According to Prof. Norman Myers, Green College, Oxford University,
U.K, in his article Environmental Refugees, An emergent Security
Issue, the 1995 estimate of 25 million environmental refugees
was cautious and conservative, and about 135 million people
were threatened by desertification, and 550 million were subject
to chronic water shortages.
One
other problem in addressing the issue arises because at times
it’s difficult to differentiate between environmental
refugees and those impelled by economic problems.

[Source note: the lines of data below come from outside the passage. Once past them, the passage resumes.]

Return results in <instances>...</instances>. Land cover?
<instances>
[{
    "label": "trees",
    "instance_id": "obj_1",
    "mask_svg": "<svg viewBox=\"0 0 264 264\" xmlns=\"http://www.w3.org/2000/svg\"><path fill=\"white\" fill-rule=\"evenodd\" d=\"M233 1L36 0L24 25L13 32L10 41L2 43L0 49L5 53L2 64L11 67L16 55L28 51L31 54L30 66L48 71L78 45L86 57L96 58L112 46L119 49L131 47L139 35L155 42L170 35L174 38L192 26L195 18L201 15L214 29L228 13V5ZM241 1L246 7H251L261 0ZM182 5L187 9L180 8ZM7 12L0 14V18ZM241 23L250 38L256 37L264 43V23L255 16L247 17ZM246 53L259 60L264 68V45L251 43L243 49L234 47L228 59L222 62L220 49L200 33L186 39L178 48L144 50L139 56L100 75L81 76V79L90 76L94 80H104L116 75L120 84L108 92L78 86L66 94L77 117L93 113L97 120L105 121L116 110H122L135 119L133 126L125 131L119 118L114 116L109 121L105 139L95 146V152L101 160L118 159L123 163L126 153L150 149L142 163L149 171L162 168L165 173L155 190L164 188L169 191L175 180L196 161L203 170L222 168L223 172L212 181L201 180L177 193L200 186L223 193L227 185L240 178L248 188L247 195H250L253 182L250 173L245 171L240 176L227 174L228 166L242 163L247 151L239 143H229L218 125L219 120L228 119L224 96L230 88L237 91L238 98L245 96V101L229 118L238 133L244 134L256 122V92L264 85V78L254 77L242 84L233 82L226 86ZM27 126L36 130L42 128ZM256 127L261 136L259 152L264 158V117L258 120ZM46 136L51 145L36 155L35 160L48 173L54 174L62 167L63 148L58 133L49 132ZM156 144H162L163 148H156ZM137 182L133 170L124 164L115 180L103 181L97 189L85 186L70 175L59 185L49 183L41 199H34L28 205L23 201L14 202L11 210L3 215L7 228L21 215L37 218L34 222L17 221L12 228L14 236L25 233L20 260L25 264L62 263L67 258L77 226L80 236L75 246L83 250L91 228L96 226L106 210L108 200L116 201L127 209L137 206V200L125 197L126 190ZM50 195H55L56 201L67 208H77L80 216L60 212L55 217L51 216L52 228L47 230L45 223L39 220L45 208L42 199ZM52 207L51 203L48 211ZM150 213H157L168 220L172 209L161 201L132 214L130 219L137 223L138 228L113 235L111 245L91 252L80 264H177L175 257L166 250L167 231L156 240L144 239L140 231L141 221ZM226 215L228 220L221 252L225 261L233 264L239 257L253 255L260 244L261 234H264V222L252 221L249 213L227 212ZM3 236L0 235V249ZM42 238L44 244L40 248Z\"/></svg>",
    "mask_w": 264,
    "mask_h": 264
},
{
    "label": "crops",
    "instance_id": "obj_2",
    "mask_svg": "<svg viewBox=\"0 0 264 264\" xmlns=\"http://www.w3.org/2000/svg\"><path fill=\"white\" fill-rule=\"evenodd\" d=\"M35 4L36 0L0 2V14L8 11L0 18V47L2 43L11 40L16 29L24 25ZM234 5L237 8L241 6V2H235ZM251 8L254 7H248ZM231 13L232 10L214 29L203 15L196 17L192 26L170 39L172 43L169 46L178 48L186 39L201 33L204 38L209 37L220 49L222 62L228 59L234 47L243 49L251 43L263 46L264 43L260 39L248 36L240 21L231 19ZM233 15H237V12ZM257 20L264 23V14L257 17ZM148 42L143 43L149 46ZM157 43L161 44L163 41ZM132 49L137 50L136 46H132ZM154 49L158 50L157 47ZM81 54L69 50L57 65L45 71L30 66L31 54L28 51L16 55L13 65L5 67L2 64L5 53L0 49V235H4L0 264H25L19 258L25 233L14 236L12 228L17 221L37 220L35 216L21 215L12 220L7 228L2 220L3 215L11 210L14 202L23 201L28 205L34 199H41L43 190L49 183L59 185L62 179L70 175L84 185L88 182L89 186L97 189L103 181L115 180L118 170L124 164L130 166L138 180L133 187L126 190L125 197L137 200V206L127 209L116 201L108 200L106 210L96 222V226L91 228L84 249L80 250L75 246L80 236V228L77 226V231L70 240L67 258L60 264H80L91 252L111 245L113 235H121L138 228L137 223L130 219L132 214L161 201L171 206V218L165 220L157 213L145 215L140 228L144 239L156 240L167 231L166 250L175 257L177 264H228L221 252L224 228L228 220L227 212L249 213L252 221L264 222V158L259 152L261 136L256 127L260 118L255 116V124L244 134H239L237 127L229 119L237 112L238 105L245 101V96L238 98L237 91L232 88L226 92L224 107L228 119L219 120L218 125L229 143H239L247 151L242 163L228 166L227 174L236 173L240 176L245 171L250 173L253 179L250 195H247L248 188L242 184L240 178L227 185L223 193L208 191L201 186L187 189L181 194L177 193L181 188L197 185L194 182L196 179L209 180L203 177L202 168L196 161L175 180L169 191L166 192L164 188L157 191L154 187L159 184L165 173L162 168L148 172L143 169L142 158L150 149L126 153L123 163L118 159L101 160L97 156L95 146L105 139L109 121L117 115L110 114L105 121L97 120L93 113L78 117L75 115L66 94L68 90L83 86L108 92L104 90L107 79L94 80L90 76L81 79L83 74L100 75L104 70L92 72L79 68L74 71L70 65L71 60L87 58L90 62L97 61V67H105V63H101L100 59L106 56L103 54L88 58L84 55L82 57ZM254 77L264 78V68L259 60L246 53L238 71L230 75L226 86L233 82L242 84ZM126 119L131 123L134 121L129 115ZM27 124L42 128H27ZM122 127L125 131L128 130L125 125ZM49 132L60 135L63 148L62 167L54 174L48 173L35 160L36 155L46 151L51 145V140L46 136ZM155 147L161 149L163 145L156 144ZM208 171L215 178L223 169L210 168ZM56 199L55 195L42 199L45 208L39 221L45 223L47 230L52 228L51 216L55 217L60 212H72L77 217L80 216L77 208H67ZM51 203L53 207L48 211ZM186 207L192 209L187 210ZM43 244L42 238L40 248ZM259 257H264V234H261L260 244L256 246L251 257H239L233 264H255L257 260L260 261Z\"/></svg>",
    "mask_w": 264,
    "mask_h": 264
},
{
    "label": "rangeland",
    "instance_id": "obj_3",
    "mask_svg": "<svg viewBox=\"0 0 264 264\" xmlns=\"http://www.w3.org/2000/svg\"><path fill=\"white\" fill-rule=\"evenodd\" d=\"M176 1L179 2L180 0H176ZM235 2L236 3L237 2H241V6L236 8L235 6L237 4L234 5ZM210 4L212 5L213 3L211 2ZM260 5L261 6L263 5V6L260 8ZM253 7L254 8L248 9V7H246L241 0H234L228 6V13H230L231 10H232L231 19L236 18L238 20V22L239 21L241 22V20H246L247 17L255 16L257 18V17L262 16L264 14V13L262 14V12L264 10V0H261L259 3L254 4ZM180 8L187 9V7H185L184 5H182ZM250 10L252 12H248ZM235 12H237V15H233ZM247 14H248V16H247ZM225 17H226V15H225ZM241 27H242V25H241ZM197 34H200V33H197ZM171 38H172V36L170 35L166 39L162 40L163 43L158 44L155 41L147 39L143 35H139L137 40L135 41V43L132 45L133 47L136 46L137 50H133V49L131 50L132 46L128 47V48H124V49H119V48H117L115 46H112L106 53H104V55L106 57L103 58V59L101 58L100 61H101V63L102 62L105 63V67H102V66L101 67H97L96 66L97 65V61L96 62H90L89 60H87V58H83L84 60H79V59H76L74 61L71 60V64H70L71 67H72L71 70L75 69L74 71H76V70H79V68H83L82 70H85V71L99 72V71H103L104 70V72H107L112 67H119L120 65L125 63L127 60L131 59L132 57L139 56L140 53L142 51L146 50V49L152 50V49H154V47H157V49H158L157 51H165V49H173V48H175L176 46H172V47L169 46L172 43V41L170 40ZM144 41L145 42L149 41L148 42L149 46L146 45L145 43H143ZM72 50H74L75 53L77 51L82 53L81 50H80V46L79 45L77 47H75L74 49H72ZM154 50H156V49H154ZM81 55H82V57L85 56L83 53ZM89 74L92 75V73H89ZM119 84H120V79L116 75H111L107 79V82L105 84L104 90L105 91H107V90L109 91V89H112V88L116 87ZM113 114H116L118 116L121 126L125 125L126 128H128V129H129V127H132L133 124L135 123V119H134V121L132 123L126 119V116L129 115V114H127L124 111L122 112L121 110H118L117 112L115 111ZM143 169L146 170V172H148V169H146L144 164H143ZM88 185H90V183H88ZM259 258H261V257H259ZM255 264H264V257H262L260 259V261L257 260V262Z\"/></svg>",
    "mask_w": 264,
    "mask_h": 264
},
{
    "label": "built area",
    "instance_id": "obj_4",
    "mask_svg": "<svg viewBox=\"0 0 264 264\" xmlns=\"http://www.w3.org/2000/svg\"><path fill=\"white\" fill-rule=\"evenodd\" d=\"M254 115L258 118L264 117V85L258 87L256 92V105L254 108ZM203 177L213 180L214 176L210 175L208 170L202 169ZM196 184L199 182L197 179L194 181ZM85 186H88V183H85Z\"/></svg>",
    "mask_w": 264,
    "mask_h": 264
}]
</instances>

Environmental Refugees should also be taken seriously because
what may begin as a solely environmental problem may have
far reaching repercussions and generates social political
and economic problems. It therefore has the potential to lead
to conflict and violence.
Addressing the problem of
environmental refugees
It
has been unanimously established by the experts and the researchers
that environmental refugees pose a serious problem to the
world and needs to be addressed without further delay. Some
of the ways and means suggested by them can be stated as under
.
International legal recognition of environmental refugees
as proposed by Molly Conisbee and Andrew Simms, two distinguished
British writers.
. Drafting and
adoption of a completely new and separate international convention
drawn upon environmental law as well as human rights and refugee
law in order to avoid diluting protection for conventional
refugees.
.Burden sharing
as a way to address the problem. Nations that have historically
been big polluters should acknowledge their "ecological
debt" and shoulder responsibility to developing nations
who will suffer the consequences
. The root causes
of environmental problems need to be addressed and therefore
the problem of climate change needs to be addressed. Reduction
in greenhouse gas emissions is one such desirable step.
India
and the challenges of environmental refugees
India
has to brace itself against the problem of environmental refugees
which is surging at an alarming rate. According to experts
such as Dr Hefin Jones, from Cardiff University., in the next
50 years, Bangladesh would produce about 15 million environmental
refuges, and china will witness 30 million of them. India
which is expected to give rise to 30 million of such refugees,
would undoubtedly reel under the issue of influx from its
neighbours. The experts believe that these refugees will be
triggered by the rise in sea level, erosion and effects on
soil fertility due to climate change. According to the 2007
Intergovernmental Panel on Climate Change Report (IPCC), by
2050 the estimated rise in the Bangla coastal areas would
be one metre, and by 2100, it would be around two metres.
The sea would thereby submerge most of the Ganga-Brahmaputra
delta which is a home to around 120 million inhabitants.
An exemplary incident of environmental refugees triggered
by flawed government policies was witnessed by India recently,
when 53 families of Chellipadam village in a Kochi Suburb
had to flee their homes unable to stand the stench from the
decaying garbage that had been dumped by the 25 lorries that
carried them. The lorries which rolled in on 30th June, 2007
was escorted by the police forces and villagers, when they
tried to block their entrance were badly beaten up. Many of
the villagers fainted due to the ensuing stench in its backyard.
On 6 July, the Junior Basic School at Brahmapuram in Vadavukode-Puthenkurissu
Gram Panchayat, 17 kilometres away from Kerala's business
capital Kochi, became a refugee camp accommodating about 200
odd men women and children. An entire village had been abandoned
by its inhabitants owing to the city waste, an incident unheard
of in India.
In
India, large-scale displacement also takes place due to the
dam projects and an estimated 33 million have been victims
to such endeavours.
Conclusion
The
problem of environmental refugees is undoubtedly emerging
as one of the glaring problems that the world is confronted
with today. The problem has to be addressed without further
delay and some of these means and measures have been proposed
in the paper. Extensive research however needs to be undertaken
before concrete measures are identified and could be made
binding either as a separate convention or as one recognized
by the Geneva Convention or the UNHCR.